UNA APOLOGIA DE LA VIRGINIDAD
En relación con lo que antecede, podemos recordar La historia prodigiosa del espejo de las vírgenes (Noches 710 a 717), que viene a ser una apología, un tanto irónica, es cierto, de la virginidad de la mujer que ha de ser nuestra esposa.
Decimos irónica, porque las dificultades con que el joven príncipe tiene que luchar hasta encontrar una virgen en todo el ámbito del islámico imperio, valiéndose del espejo mágico que le entrega ese mítico personaje, el scheij de las Tres Islas, representa una sátira contra las mujeres y revela un escepticismo sobre el particular muy propio de la alegre musa de Boccaccio y de la mordaz del Aretino.
Toda la parte de la historia en que se describen las prolijas pesquisas del príncipe, en compañía de su fiel Mubarak, a la búsqueda de una virgen, armado de su espejito mágico (poetización del speculum clínico), está tratada en ese tono ligero y zumbón de los escritores licenciosos, en cuya literatura la rareza o nulidad de ese atributo femenil constituye un tópico.
Solo una virgen encuentra el príncipe y su servidor en el curso de aquellos reconocimientos a que someten a todas las muchachas decentes de Egipto y Siria y Persia, que dan siempre una reacción negativa ante el espejo, dejando malparada la reputación de su sexo, pues de ahí se infiere que no hay en todos los harenes honorables del imperio más que una chica decente.
Y esta señorita excepcional, esta miss impoluta, Latifa, si ha logrado conservar su precioso atributo, es porque el propio scheij de las Tres Islas veló siempre sobre ella, con la mira de dársela en esposa al príncipe, de cuyo padre era amigo.
Pero, dejando aparte lo que la historia tiene de simplemente traviesa y divertida, debemos fijarnos en su serio meollo, de intención didáctica, de buen consejo a los jóvenes. Y esa intención aparece desde el principio en la recomendación que el sultán, padre del príncipe, hácele a este al morir, de que cave en un subterráneo de la casa, donde el joven encuentra seis estatuas de inestimable valor y un pedestal vacío, destinado a otra estatua de valor todavía más grande que el scheij de las Tres Islas ha de proporcionarle.
Ahora bien: esa séptima estatua es la propia Latifa. Hay ahí, como se ve, un encarecimiento de la virginidad expresado en varios símbolos y metáforas. El scheij de las Tres Islas le dice al príncipe, al entregarle a Latifa: «Te doy el único tesoro que es inestimable. Y ese tesoro, más valioso que todas las estatuas de diamante y todas las pedrerías de la tierra, es esta joven virgen. Porque la virginidad, unida a la belleza del cuerpo y a la excelencia del alma, es la panacea que compendia todos los remedios y vale por todas las riquezas.»

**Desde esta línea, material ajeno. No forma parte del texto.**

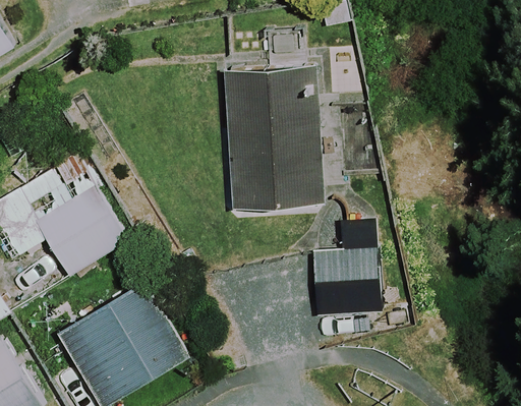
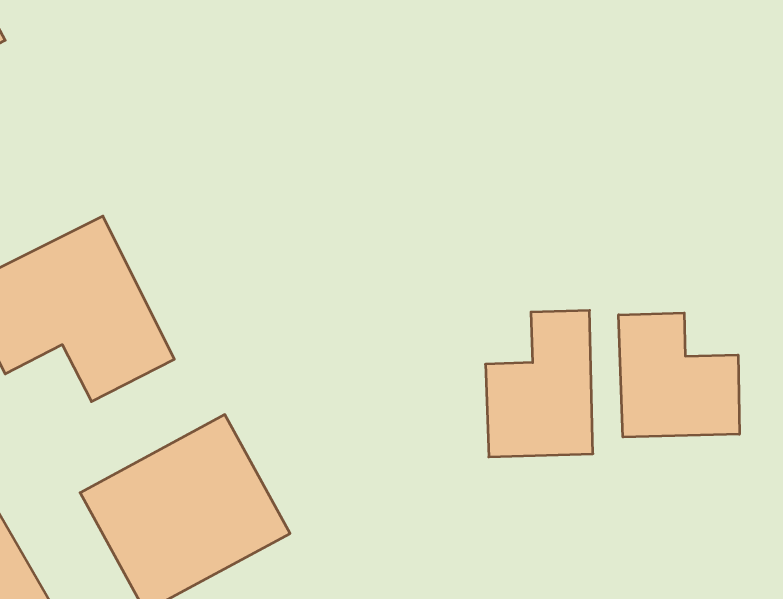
building: [227,69,319,208] -> none
building: none -> [619,313,739,437]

Por eso es tan rara y tan difícil de reconocer. «Es algo sutil—dícele el scheij al príncipe—que no sale a la cara ni se puede reconocer por el olor. Ese conocimiento solo es patrimonio de Alá y sus elegidos.» En lo que puede advertirse un eco del célebre proverbio de Salomón:
«18 Tres cosas me son ocultas; aún tampoco sé la cuarta:
»19 El rastro del ángulo en el aire, el rastro de la cubeta sobre la peña, el rastro de la nave en medio del mar y el rastro del hombre en la moza» (capítulo 30).

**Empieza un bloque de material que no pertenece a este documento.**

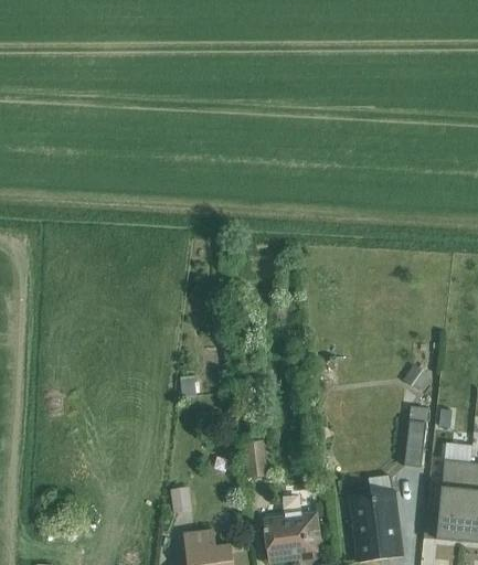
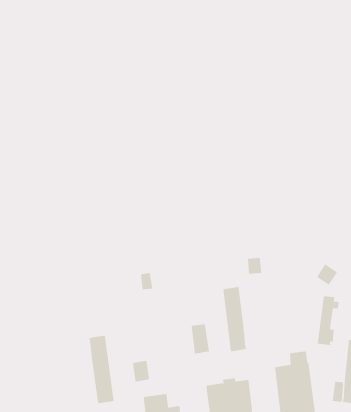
building: none -> [223,286,246,352]
building: none -> [89,335,114,404]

La historia prodigiosa del espejo de las vírgenes parece una versión oriental de la leyenda caballeresca de Occidente titulada El príncipe Selim de Balsora o el anillo prodigioso, sin más diferencia esencial que ser en esta última un anillo, y no un espejo, el que revela la existencia de la virginidad en la mujer
La lección es la misma y con razón dice Roso de Luna en su comento:
«Esta historia es una guía completa de conducta para la juventud alocada.
«Diríase que se trata de un primitivo y anónimo Telémaco escrito en los países babilónicos hace miles de años y transmitido por la tradición oral, que lo ha hecho llegar hasta nosotros, pasando de labio en labio hasta cristalizar en esa deliciosa Biblia que se llama Las mil y una noches y pasar desde ella a nuestros pliegos de cordel.»